→ **Dataset entries**:

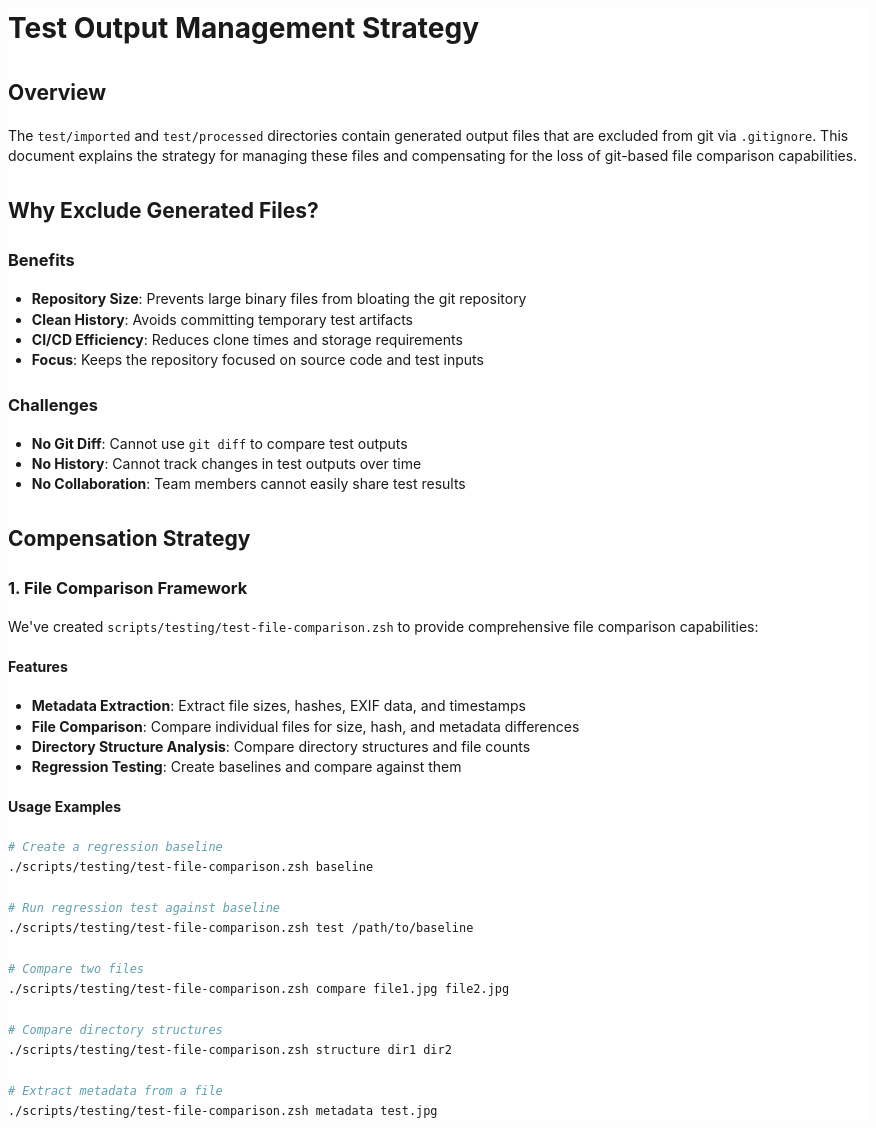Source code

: # Test Output Management Strategy

## Overview
The `test/imported` and `test/processed` directories contain generated output files that are excluded from git via `.gitignore`. This document explains the strategy for managing these files and compensating for the loss of git-based file comparison capabilities.

## Why Exclude Generated Files?

### Benefits
- **Repository Size**: Prevents large binary files from bloating the git repository
- **Clean History**: Avoids committing temporary test artifacts
- **CI/CD Efficiency**: Reduces clone times and storage requirements
- **Focus**: Keeps the repository focused on source code and test inputs

### Challenges
- **No Git Diff**: Cannot use `git diff` to compare test outputs
- **No History**: Cannot track changes in test outputs over time
- **No Collaboration**: Team members cannot easily share test results

## Compensation Strategy

### 1. File Comparison Framework
We've created `scripts/testing/test-file-comparison.zsh` to provide comprehensive file comparison capabilities:

#### Features
- **Metadata Extraction**: Extract file sizes, hashes, EXIF data, and timestamps
- **File Comparison**: Compare individual files for size, hash, and metadata differences
- **Directory Structure Analysis**: Compare directory structures and file counts
- **Regression Testing**: Create baselines and compare against them

#### Usage Examples
```zsh
# Create a regression baseline
./scripts/testing/test-file-comparison.zsh baseline

# Run regression test against baseline
./scripts/testing/test-file-comparison.zsh test /path/to/baseline

# Compare two files
./scripts/testing/test-file-comparison.zsh compare file1.jpg file2.jpg

# Compare directory structures
./scripts/testing/test-file-comparison.zsh structure dir1 dir2

# Extract metadata from a file
./scripts/testing/test-file-comparison.zsh metadata test.jpg
```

→ **Exercise requirements**: Reproduce exactly what appears from the line containing "## Compensation Strategy" down to the final line of the data.

→ **Response area**:
## Compensation Strategy

### 1. File Comparison Framework
We've created `scripts/testing/test-file-comparison.zsh` to provide comprehensive file comparison capabilities:

#### Features
- **Metadata Extraction**: Extract file sizes, hashes, EXIF data, and timestamps
- **File Comparison**: Compare individual files for size, hash, and metadata differences
- **Directory Structure Analysis**: Compare directory structures and file counts
- **Regression Testing**: Create baselines and compare against them

#### Usage Examples
```zsh
# Create a regression baseline
./scripts/testing/test-file-comparison.zsh baseline

# Run regression test against baseline
./scripts/testing/test-file-comparison.zsh test /path/to/baseline

# Compare two files
./scripts/testing/test-file-comparison.zsh compare file1.jpg file2.jpg

# Compare directory structures
./scripts/testing/test-file-comparison.zsh structure dir1 dir2

# Extract metadata from a file
./scripts/testing/test-file-comparison.zsh metadata test.jpg
```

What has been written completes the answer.